Guerra por território
A expansão territorial da antiga Liga da Justiça se intensifica com a expulsão do CV nas favelas do Rola e Antares, historicamente dominadas por traficantes.
A ocupação ocorreu em outubro de 2018, após o fim do primeiro turno das eleições. Armados com fuzis, milicianos vestidos com roupa preta renderam criminosos ligados à facção, que buscaram refúgio em Angra dos Reis (RJ), segundo investigações da Polícia Civil.
A região da Praça Seca, também na zona oeste, convive com uma intensa disputa. A aliança formada pela milícia com o TCP tomou territórios na área antes dominados pelo CV.
O grupo dá continuidade a um plano de expansão em outras regiões da capital.
No começo do mês, milicianos trocaram tiros com traficantes na Vila Kennedy, em Bangu, também na zona oeste. A favela do Borel, na Tijuca, zona norte do Rio, também virou alvo da quadrilha, de acordo com o MP.
"Hoje, as milícias atuam no tráfico com franquias do TCP, que vendem drogas e repassam parte dos seus lucros. Mas há efeitos colaterais preocupantes. Com o domínio da milícia na zona oeste, os índices de criminalidade tendem a zero. Aí, a região deixa de ser um problema estatístico e sobram policiais para atuar em outros lugares do Rio. Com isso, os moradores passam a viver em um estado de narcomilícia", analisa Ayres.
Para Ayres, o Rio pode ficar sob domínio completo da milícia nos próximos anos.
A milícia é muito mais do que um problema de segurança pública. Ela coloca em risco o próprio conceito democrático. Existe um projeto de poder político. As milícias estão com muito dinheiro. E, cada vez mais, vão eleger políticos.Luiz Antônio Ayres, promotor do MP-RJ
Terraplanagem e imóveis para população de baixa renda
Em julho, seis pessoas foram presas acusadas de integrar a milícia em uma operação em conjunto entre a polícia e o MP-RJ.
Na época, o MP-RJ informou que o grupo usou uma empresa de terraplanagem para faturar R$ 42 milhões entre 2012 e 2017.
Segundo as investigações, pelo menos R$ 10 milhões desse valor foram usados para fazer a lavagem de dinheiro de atividades ilícitas do grupo criminoso.
De acordo com a denúncia, foram investigadas as empresas Macla Comércio e Extração de Saibro, Hessel Locações e Incorporações, Senna Terraplanagem e Jardim das Acácias Mineração, pelos crimes de organização criminosa e lavagem de capitais.
Segundo as investigações, a Macla é de propriedade de Luís Antônio da Silva Braga, o Zinho, irmão do chefe da milícia, Wellington da Silva Braga, conhecido como Ecko. Os dois estão foragidos.

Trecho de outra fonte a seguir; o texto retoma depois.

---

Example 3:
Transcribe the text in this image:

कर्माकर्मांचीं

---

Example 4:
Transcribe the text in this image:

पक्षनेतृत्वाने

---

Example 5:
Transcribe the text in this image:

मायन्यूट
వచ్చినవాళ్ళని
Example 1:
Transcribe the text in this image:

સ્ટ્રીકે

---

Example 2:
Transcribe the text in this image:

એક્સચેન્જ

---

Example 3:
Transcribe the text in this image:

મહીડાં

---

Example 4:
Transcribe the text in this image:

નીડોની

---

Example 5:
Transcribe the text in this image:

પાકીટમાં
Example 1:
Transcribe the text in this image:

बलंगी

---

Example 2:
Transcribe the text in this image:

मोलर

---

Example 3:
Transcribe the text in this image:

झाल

Em agosto, foi organizada uma operação no Conjunto da Marinha, em Nova Iguaçu, na Baixada Fluminense, para cumprir 36 mandados de busca e apreensão por crimes como venda irregular de imóveis, extorsão do comércio clandestino de gás, transmissão irregular do sinal de internet, TV a cabo, transporte público irregular e comércio de cigarros contrabandeados.
De acordo com as investigações, os milicianos recrutaram bandidos ligados ao CV. Aqueles que não aceitaram ingressar na milícia foram obrigados a fugir e a buscar proteção na Vila Kennedy, área dominada pela facção.